Walter Pierce

Stonecipher: Counting non-citizens threatens La. clout

by Walter Pierce

Louisiana demographer Elliott Stonecipher is warning that Louisiana stands to lose a congressional district and Electoral College votes if the 2010 United States Census counts non-citizens. In an op-ed co-authored with John S. Baker in Sunday’s Wall Street Journal, the Shreveport analyst warns that plans by the Census Bureau to count all persons in the country, including those here illegally, will disproportionately favor states like California, Arizona and Texas, which have a relatively high number of undocumented citizens. The CB, for its part, says it will count non-citizens because Congress has not directed it otherwise.

“The result will unconstitutionally increase the number of representatives in some states and deprive some other states of their rightful political representation,” Stonecipher and Baker write. “Citizens of 'loser' states should be outraged. Yet few are even aware of what’s going on.” Their projection for Louisiana is a reduction from seven to six congressional districts and a resulting redraw of districts that could dramatically affect the political landscape in the Bayou State.

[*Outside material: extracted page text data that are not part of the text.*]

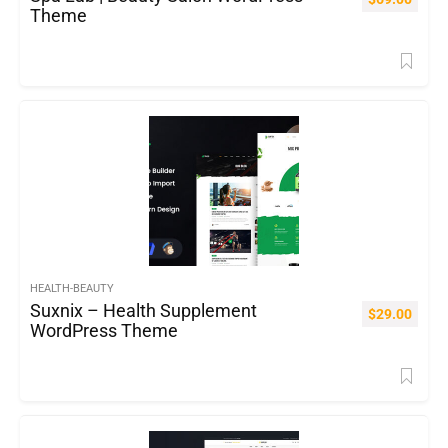
Theme
HEALTH-BEAUTY
Suxnix – Health Supplement
$
29.00
WordPress Theme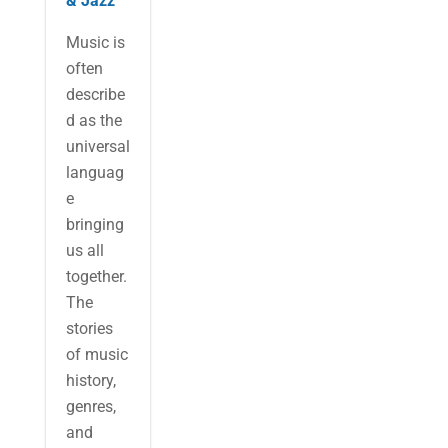
& Jazz
Music is
often
describe
d as the
universal
languag
e
bringing
us all
together.
The
stories
of music
history,
genres,
and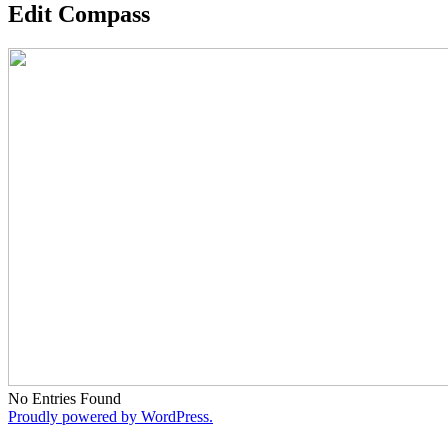
Edit Compass
No Entries Found
Proudly powered by WordPress.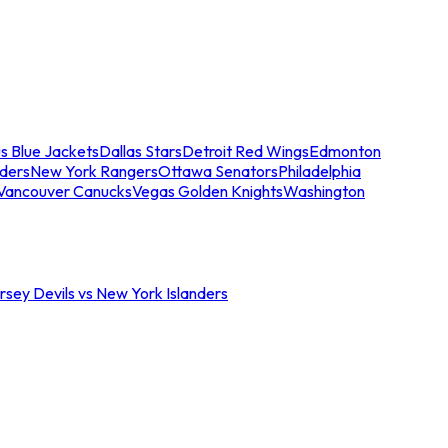
s Blue Jackets
Dallas Stars
Detroit Red Wings
Edmonton
nders
New York Rangers
Ottawa Senators
Philadelphia
Vancouver Canucks
Vegas Golden Knights
Washington
sey Devils vs New York Islanders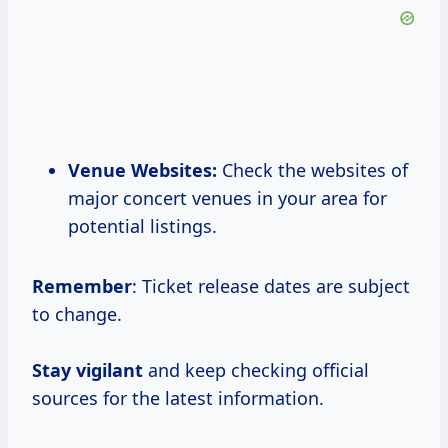
Venue Websites:
Check the websites of
major concert venues in your area for
potential listings.
Remember
: Ticket release dates are subject
to change.
Stay vigilant
and keep checking official
sources for the latest information.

According to projections of the 2010 Census by Election Data Services, states certain to lose one seat in the 2010 reapportionment are Iowa, Louisiana, Massachusetts, Michigan, New Jersey, New York, Ohio and Pennsylvania; states likely (though not certain) to lose a seat are Illinois, Minnesota, Missouri, and Ohio could lose a second seat. But under a proper census enumeration that excluded illegal residents, some of the states projected to lose a representative—including our own state of Louisiana—would not do so.